======== MATERIAL TO PROCESS ========

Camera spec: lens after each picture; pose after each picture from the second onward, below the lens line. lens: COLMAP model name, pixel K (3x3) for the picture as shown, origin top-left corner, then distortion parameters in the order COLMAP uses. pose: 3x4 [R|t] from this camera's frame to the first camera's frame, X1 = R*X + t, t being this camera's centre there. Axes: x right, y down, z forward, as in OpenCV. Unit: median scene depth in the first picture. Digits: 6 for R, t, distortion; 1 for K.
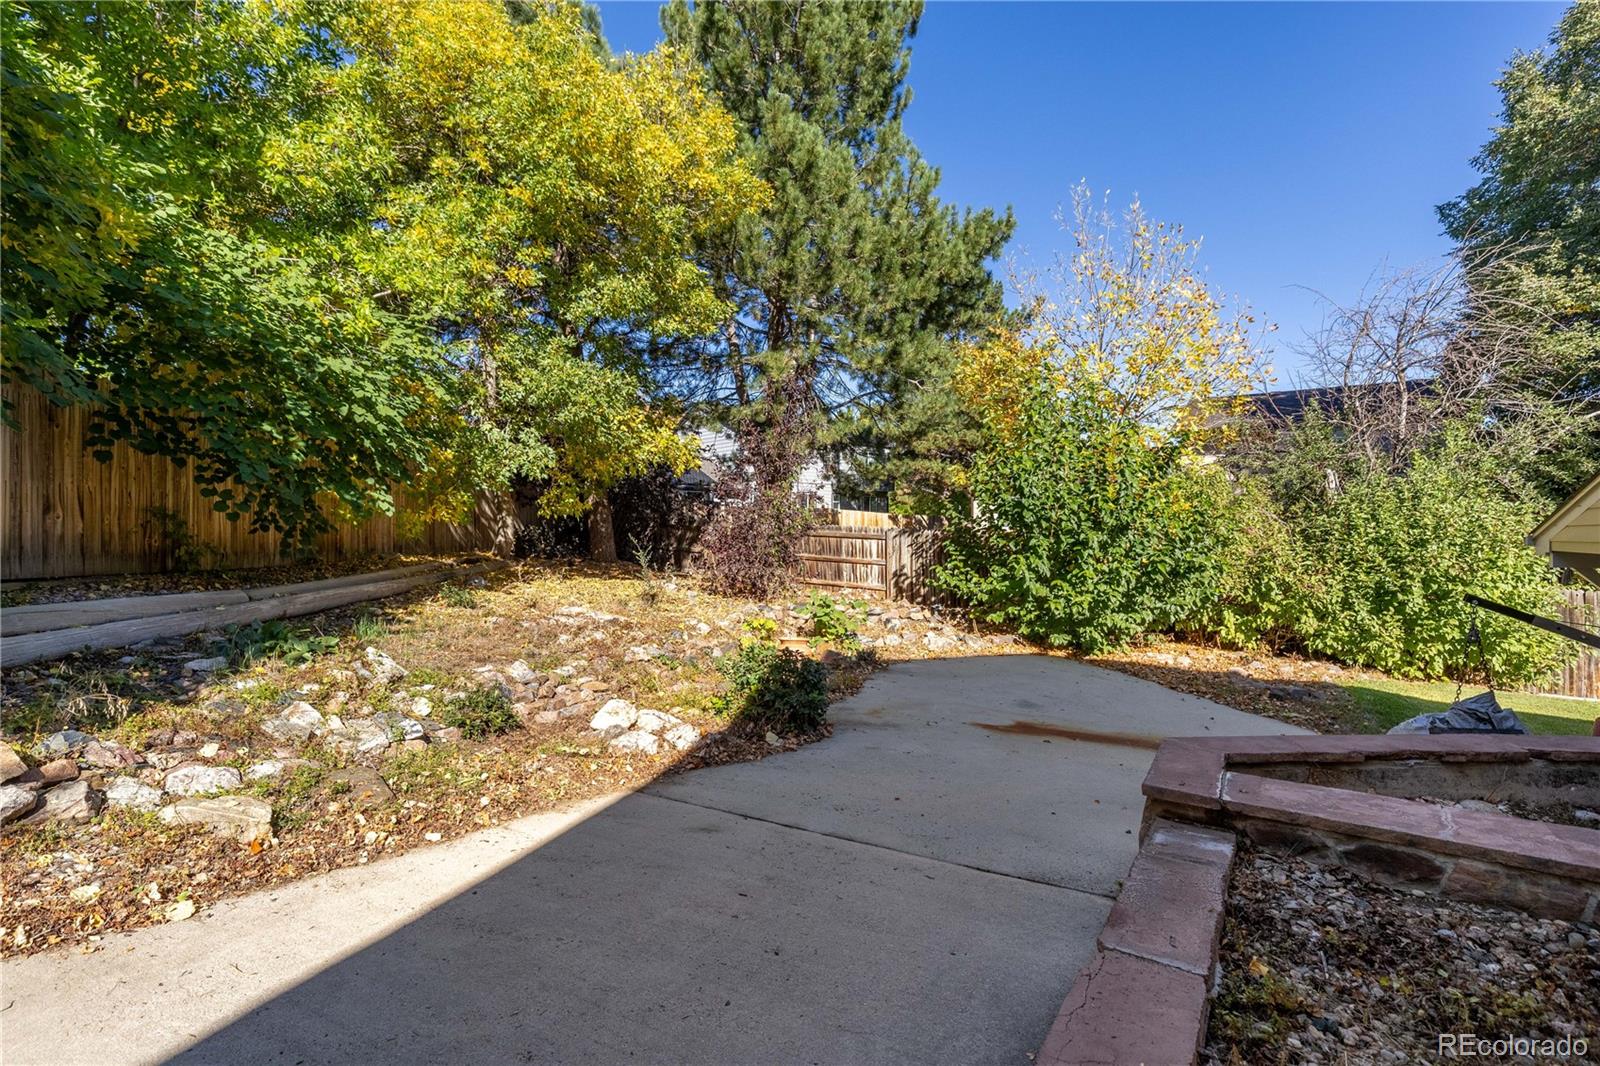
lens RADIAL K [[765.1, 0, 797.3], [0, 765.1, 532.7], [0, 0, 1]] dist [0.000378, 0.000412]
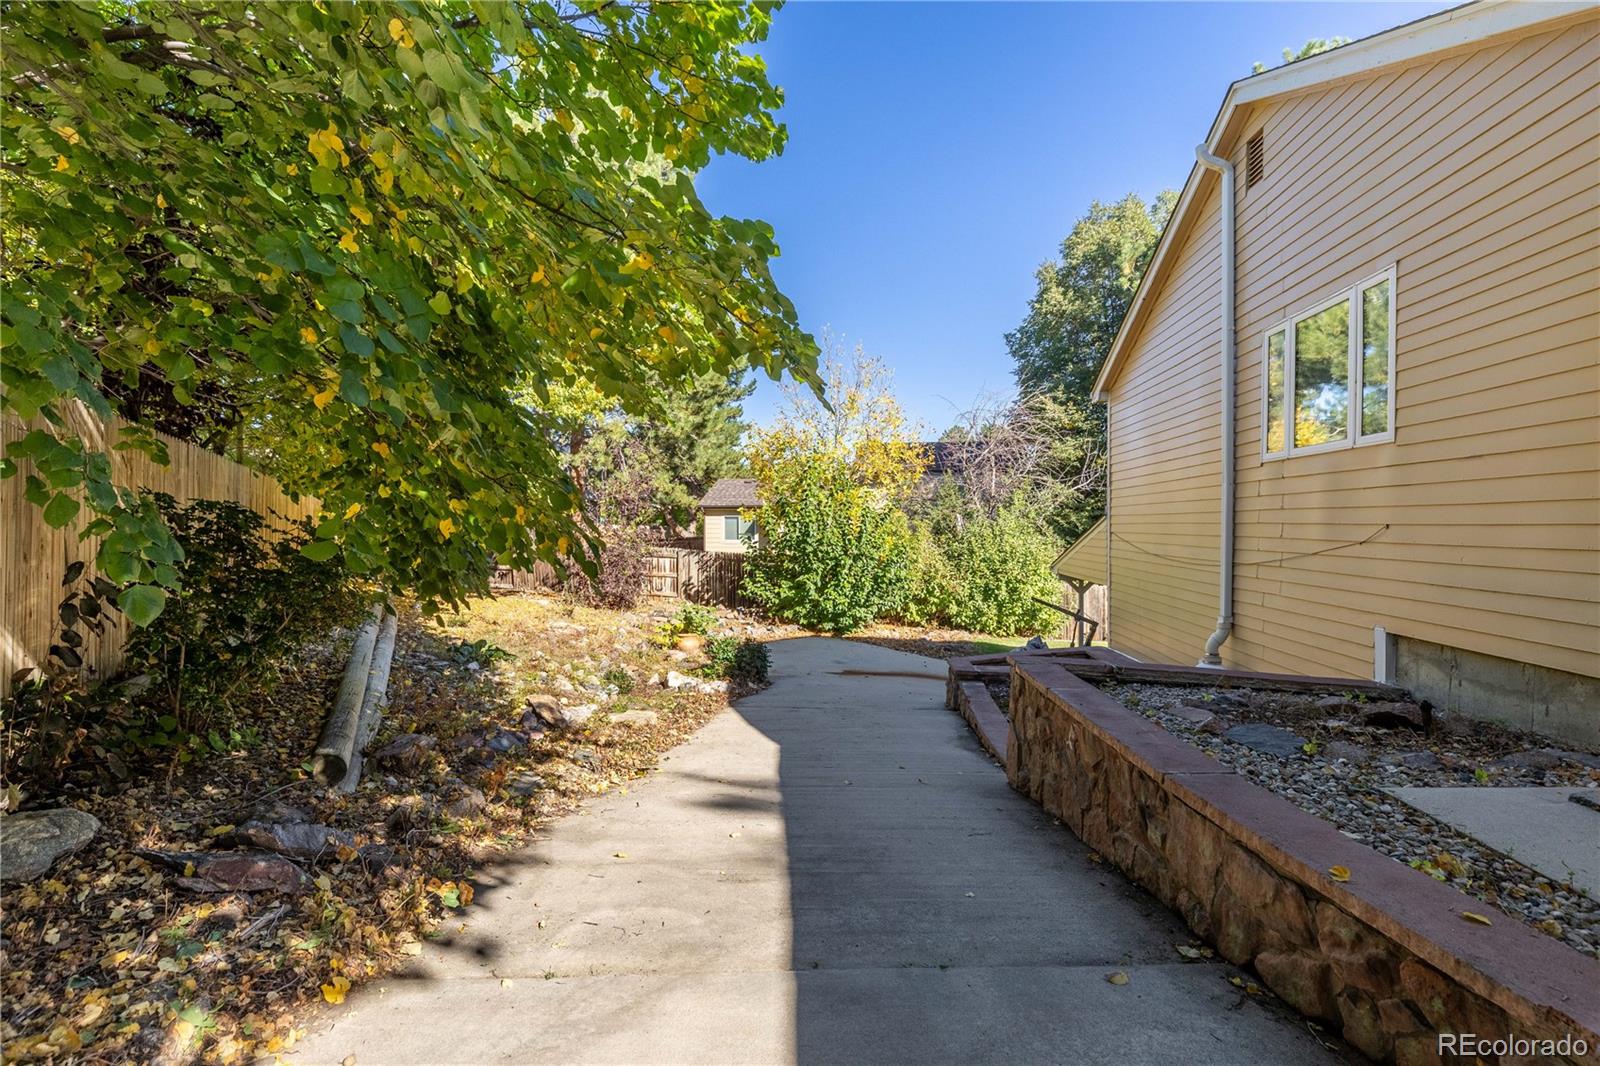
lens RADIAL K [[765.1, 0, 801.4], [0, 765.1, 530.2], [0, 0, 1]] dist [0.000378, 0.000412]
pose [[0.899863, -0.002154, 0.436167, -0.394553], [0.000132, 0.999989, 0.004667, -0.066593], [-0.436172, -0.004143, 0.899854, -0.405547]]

========
======== MATERIAL TO PROCESS ========

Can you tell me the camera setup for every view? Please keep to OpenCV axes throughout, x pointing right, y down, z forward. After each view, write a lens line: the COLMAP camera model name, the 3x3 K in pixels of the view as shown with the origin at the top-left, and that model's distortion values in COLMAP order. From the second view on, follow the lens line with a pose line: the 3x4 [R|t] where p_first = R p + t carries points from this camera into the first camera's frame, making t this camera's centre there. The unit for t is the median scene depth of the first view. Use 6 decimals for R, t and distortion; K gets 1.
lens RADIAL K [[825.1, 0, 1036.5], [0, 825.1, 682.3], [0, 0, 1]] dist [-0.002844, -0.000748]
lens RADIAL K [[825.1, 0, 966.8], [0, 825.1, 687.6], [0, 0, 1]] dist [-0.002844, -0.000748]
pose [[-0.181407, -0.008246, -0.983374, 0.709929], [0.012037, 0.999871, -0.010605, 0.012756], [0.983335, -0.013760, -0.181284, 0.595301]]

========

Copy verbatim the lines from the one containing "Camera spec: lens" through the one containing "-0.004143, 0.899854, -0.405547]]", including both of those lines. Leave the pictures out of your copy.

Camera spec: lens after each picture; pose after each picture from the second onward, below the lens line. lens: COLMAP model name, pixel K (3x3) for the picture as shown, origin top-left corner, then distortion parameters in the order COLMAP uses. pose: 3x4 [R|t] from this camera's frame to the first camera's frame, X1 = R*X + t, t being this camera's centre there. Axes: x right, y down, z forward, as in OpenCV. Unit: median scene depth in the first picture. Digits: 6 for R, t, distortion; 1 for K.
lens RADIAL K [[765.1, 0, 797.3], [0, 765.1, 532.7], [0, 0, 1]] dist [0.000378, 0.000412]
lens RADIAL K [[765.1, 0, 801.4], [0, 765.1, 530.2], [0, 0, 1]] dist [0.000378, 0.000412]
pose [[0.899863, -0.002154, 0.436167, -0.394553], [0.000132, 0.999989, 0.004667, -0.066593], [-0.436172, -0.004143, 0.899854, -0.405547]]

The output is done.